§ Goal of the exercise:
Copy word for word the lines in the records below, starting at the line with "left knee: (32, 211)" and ending at the line with "right knee: (37, 195)". Skip the pictures.

§ Material for this task:
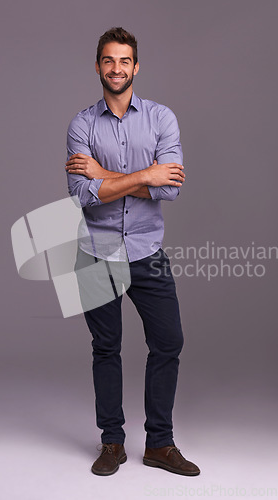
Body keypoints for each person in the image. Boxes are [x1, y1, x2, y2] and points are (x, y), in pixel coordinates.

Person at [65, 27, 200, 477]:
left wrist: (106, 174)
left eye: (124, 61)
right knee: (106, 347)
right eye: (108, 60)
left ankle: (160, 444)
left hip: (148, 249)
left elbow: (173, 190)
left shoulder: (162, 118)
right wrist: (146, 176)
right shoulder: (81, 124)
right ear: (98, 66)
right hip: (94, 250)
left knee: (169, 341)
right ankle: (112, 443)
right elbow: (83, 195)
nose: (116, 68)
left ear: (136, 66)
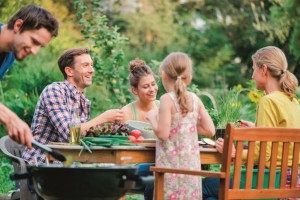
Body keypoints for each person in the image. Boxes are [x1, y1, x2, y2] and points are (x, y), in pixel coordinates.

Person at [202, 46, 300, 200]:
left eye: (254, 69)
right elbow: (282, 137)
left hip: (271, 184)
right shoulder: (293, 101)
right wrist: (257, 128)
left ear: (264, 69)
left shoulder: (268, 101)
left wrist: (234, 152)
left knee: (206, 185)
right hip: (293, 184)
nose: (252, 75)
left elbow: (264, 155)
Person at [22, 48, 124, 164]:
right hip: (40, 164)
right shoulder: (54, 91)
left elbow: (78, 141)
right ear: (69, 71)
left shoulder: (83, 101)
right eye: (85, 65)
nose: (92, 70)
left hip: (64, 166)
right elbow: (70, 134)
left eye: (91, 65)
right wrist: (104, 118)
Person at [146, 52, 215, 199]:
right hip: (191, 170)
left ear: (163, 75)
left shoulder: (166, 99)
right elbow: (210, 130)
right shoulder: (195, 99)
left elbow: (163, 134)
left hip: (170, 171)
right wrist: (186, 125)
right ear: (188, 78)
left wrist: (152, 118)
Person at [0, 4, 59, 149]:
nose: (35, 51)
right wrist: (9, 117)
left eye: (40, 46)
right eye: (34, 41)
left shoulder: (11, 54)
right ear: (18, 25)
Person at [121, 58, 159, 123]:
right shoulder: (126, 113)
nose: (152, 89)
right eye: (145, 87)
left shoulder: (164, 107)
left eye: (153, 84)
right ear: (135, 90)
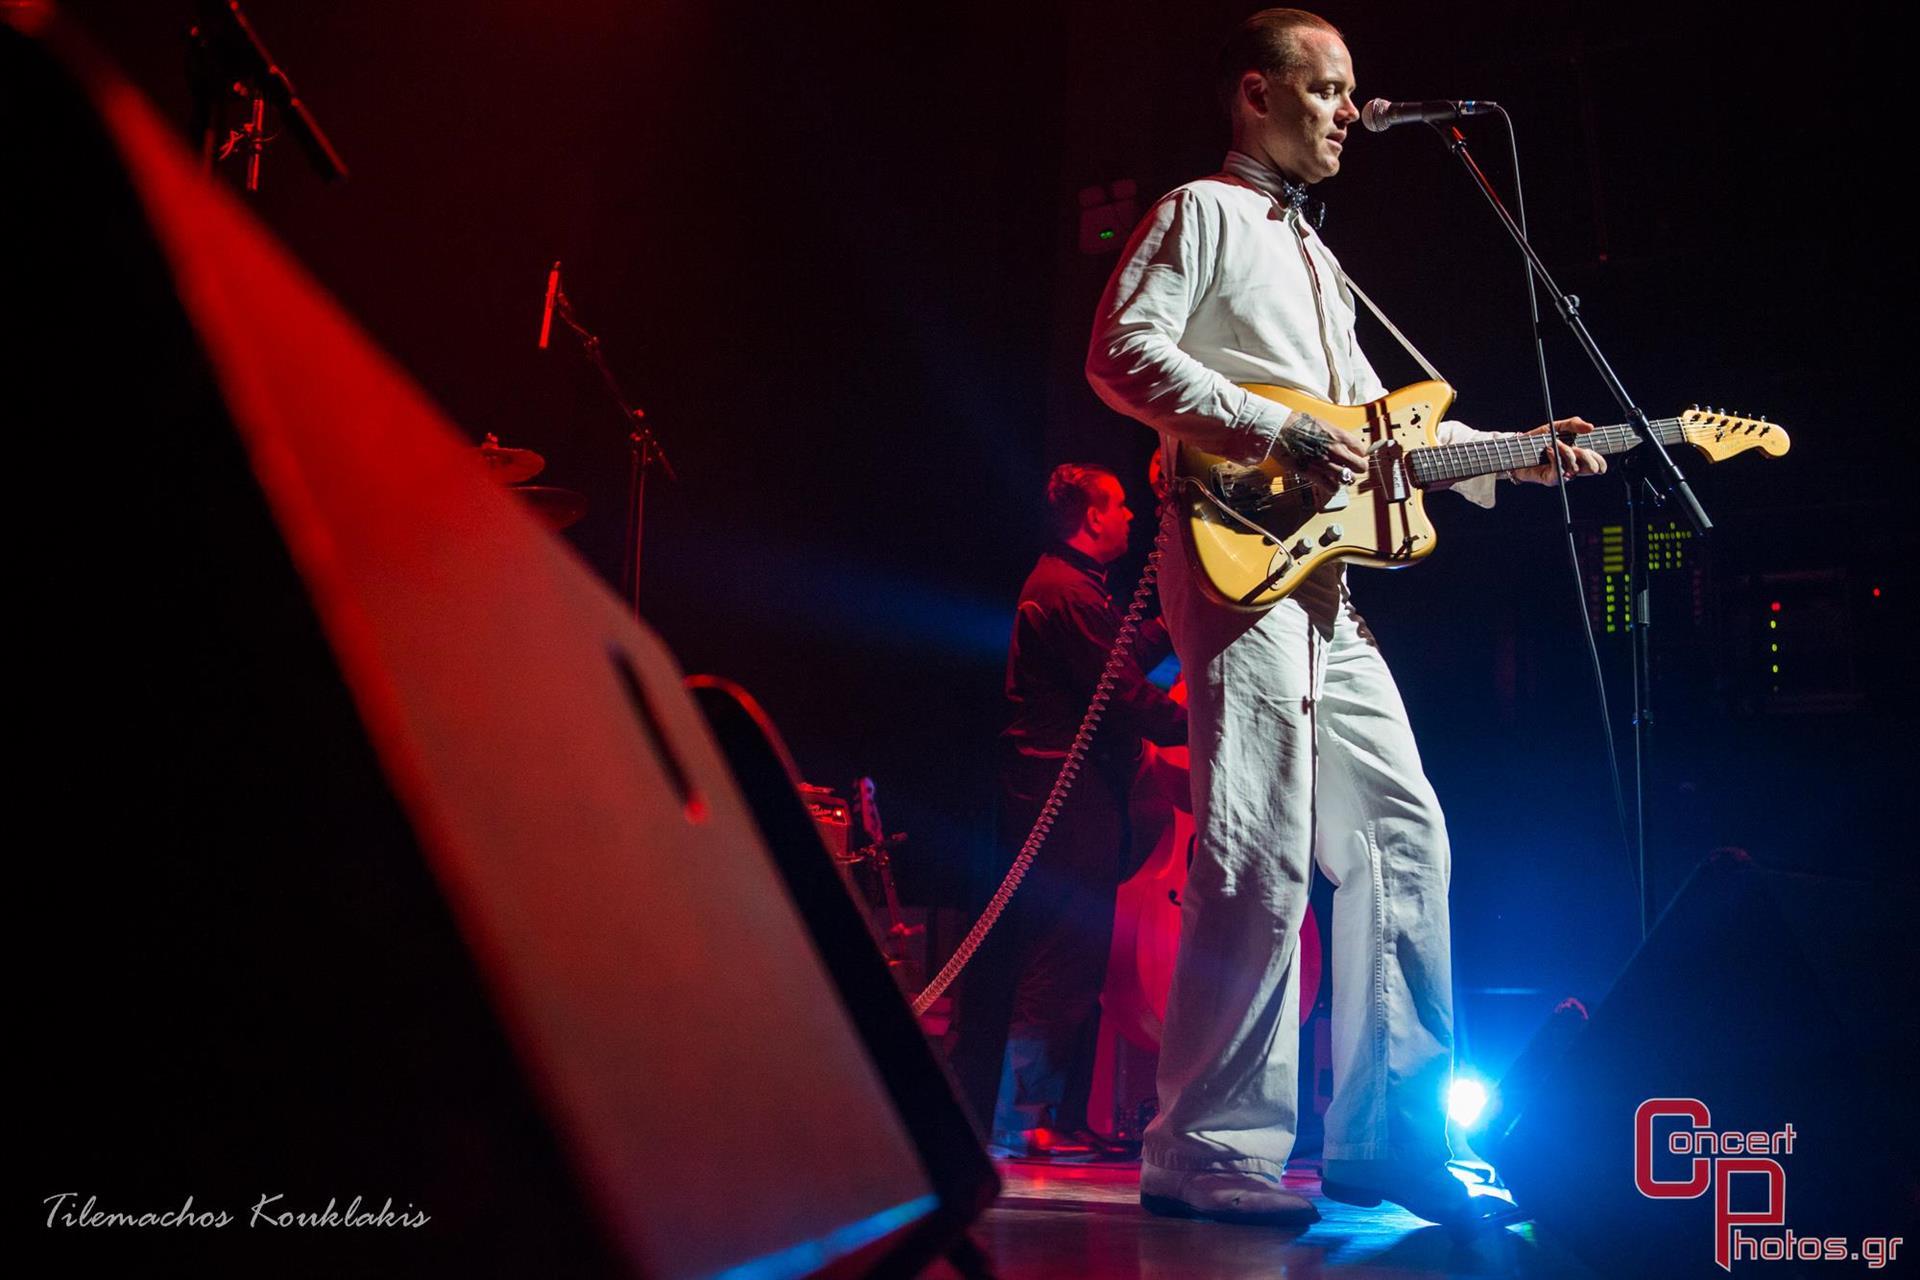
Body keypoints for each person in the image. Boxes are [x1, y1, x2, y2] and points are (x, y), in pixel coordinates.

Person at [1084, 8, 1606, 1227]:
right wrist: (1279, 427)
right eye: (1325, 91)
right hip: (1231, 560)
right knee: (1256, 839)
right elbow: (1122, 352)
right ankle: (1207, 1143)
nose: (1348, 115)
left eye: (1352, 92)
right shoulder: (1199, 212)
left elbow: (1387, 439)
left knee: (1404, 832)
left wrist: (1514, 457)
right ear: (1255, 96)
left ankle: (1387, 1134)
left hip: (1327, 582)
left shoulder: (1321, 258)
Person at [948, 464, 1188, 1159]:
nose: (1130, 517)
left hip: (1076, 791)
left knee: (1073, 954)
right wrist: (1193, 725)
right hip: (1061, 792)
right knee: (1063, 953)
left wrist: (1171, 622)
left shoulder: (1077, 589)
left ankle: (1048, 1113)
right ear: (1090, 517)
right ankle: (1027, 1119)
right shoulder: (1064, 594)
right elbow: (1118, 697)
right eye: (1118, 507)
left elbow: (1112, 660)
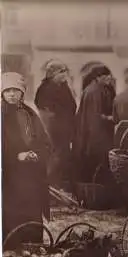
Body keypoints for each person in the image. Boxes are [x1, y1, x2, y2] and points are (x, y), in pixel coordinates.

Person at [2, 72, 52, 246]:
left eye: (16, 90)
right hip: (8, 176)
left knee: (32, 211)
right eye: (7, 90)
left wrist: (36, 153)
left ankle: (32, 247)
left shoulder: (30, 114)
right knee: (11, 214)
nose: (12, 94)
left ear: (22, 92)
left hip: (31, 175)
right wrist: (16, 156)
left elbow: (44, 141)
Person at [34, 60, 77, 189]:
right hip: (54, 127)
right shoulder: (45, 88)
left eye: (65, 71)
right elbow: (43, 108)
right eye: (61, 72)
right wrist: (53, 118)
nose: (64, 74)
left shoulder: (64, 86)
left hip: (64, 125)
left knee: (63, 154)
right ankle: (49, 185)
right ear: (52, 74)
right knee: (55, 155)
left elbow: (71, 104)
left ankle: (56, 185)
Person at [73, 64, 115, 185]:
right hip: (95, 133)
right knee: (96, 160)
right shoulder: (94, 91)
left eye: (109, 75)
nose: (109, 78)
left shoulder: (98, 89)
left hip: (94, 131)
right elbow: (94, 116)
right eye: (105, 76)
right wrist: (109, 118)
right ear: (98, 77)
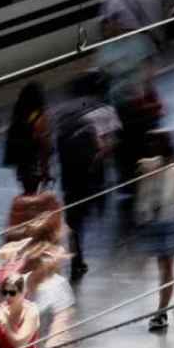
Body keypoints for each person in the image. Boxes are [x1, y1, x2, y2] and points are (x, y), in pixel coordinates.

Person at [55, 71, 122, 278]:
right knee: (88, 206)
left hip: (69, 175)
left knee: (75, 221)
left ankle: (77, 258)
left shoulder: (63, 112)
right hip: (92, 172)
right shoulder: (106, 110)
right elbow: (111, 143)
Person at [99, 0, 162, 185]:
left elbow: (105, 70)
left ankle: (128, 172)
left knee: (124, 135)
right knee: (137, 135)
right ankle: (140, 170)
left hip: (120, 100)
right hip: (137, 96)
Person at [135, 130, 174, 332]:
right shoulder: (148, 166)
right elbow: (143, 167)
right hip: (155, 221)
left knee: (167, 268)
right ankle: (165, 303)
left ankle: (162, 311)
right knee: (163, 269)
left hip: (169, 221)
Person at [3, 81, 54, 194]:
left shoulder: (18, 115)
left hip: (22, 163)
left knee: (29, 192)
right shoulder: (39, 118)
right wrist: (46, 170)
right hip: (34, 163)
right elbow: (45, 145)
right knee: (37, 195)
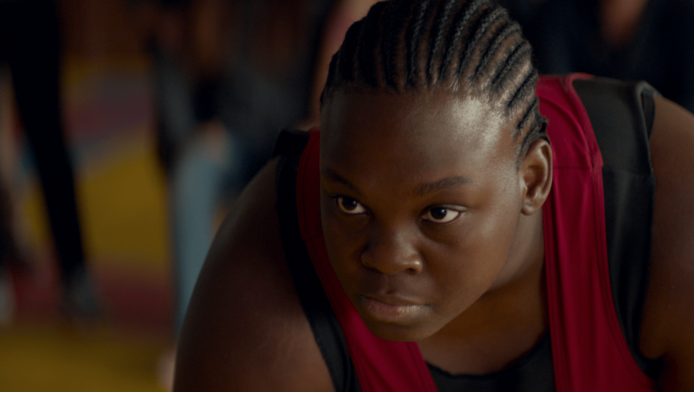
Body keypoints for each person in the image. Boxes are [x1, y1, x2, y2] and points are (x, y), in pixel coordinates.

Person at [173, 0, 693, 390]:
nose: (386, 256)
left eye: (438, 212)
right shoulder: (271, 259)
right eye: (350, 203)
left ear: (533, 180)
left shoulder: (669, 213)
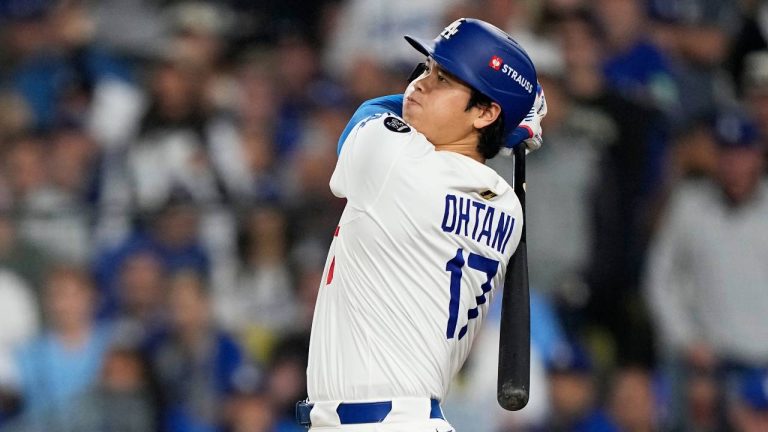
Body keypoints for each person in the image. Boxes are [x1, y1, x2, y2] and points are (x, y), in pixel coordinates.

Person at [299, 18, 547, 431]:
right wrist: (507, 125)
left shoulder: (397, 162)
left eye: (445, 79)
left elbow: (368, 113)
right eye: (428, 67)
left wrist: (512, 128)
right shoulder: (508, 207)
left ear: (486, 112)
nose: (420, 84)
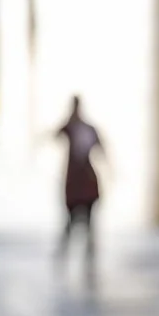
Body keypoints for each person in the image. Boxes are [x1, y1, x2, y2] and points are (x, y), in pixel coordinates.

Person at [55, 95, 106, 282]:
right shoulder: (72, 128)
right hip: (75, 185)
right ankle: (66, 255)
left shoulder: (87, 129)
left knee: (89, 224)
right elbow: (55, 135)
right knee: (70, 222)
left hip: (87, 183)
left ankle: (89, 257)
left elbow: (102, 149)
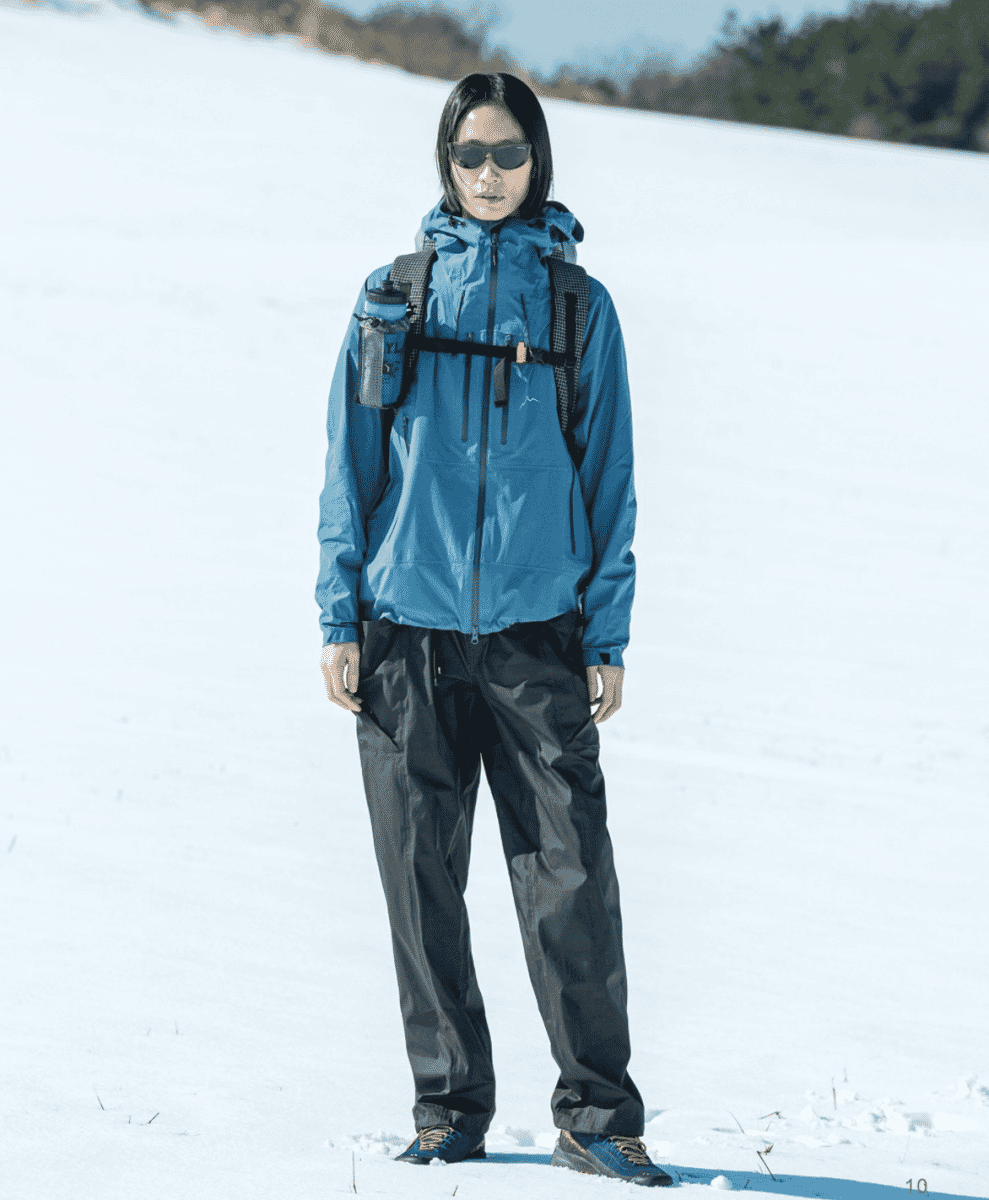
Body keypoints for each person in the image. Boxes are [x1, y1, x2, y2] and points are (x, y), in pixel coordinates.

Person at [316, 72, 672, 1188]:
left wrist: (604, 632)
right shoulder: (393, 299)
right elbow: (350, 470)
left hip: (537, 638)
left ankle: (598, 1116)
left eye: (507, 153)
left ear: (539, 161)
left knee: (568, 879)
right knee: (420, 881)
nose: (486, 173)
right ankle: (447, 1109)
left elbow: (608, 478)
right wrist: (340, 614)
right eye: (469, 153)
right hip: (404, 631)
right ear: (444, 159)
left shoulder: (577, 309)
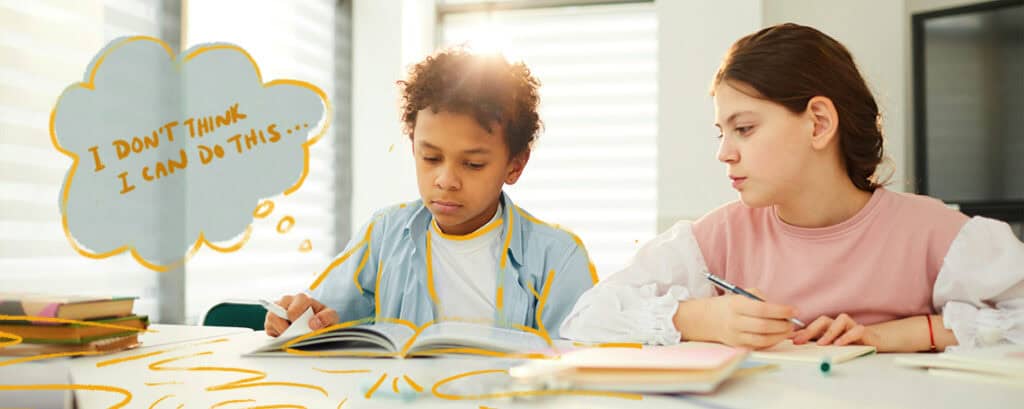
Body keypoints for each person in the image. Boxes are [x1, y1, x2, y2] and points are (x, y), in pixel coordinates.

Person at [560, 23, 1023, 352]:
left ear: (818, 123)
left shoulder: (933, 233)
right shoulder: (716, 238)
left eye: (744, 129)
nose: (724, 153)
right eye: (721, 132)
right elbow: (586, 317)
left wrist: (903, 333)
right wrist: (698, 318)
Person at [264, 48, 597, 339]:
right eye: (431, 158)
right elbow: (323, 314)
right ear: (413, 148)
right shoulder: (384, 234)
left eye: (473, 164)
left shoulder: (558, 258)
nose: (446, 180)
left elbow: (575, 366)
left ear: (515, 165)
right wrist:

§ Written reply:
left knee: (32, 211)
right eye: (7, 90)
left wrist: (36, 153)
left ankle: (32, 247)
left shoulder: (30, 114)
right knee: (11, 214)
nose: (12, 94)
left ear: (22, 92)
left hip: (31, 175)
right wrist: (16, 156)
left elbow: (44, 141)
Person at [34, 60, 77, 189]:
right hip: (54, 127)
right shoulder: (45, 88)
left eye: (65, 71)
right elbow: (43, 108)
right eye: (61, 72)
right wrist: (53, 118)
nose: (64, 74)
left shoulder: (64, 86)
left hip: (64, 125)
left knee: (63, 154)
right ankle: (49, 185)
right ear: (52, 74)
right knee: (55, 155)
left elbow: (71, 104)
left ankle: (56, 185)
Person at [73, 64, 115, 185]:
right hip: (95, 133)
right knee: (96, 160)
right shoulder: (94, 91)
left eye: (109, 75)
nose: (109, 78)
left shoulder: (98, 89)
left hip: (94, 131)
right elbow: (94, 116)
right eye: (105, 76)
right wrist: (109, 118)
right ear: (98, 77)
Body keypoints for each person in the image. Boxes are [x1, y1, x2, y2] and points are (x, y), in pixel coordinates.

Person at [55, 71, 122, 278]:
right knee: (88, 206)
left hip: (69, 175)
left knee: (75, 221)
left ankle: (77, 258)
left shoulder: (63, 112)
right hip: (92, 172)
right shoulder: (106, 110)
right elbow: (111, 143)
Person at [99, 0, 162, 185]:
left elbow: (105, 70)
left ankle: (128, 172)
left knee: (124, 135)
right knee: (137, 135)
right ankle: (140, 170)
left hip: (120, 100)
right hip: (137, 96)
Person at [135, 130, 174, 332]:
right shoulder: (148, 166)
right elbow: (143, 167)
right hip: (155, 221)
left knee: (167, 268)
right ankle: (165, 303)
left ankle: (162, 311)
right knee: (163, 269)
left hip: (169, 221)
Person at [3, 81, 54, 194]:
left shoulder: (18, 115)
left hip: (22, 163)
left knee: (29, 192)
right shoulder: (39, 118)
right wrist: (46, 170)
right hip: (34, 163)
right elbow: (45, 145)
right knee: (37, 195)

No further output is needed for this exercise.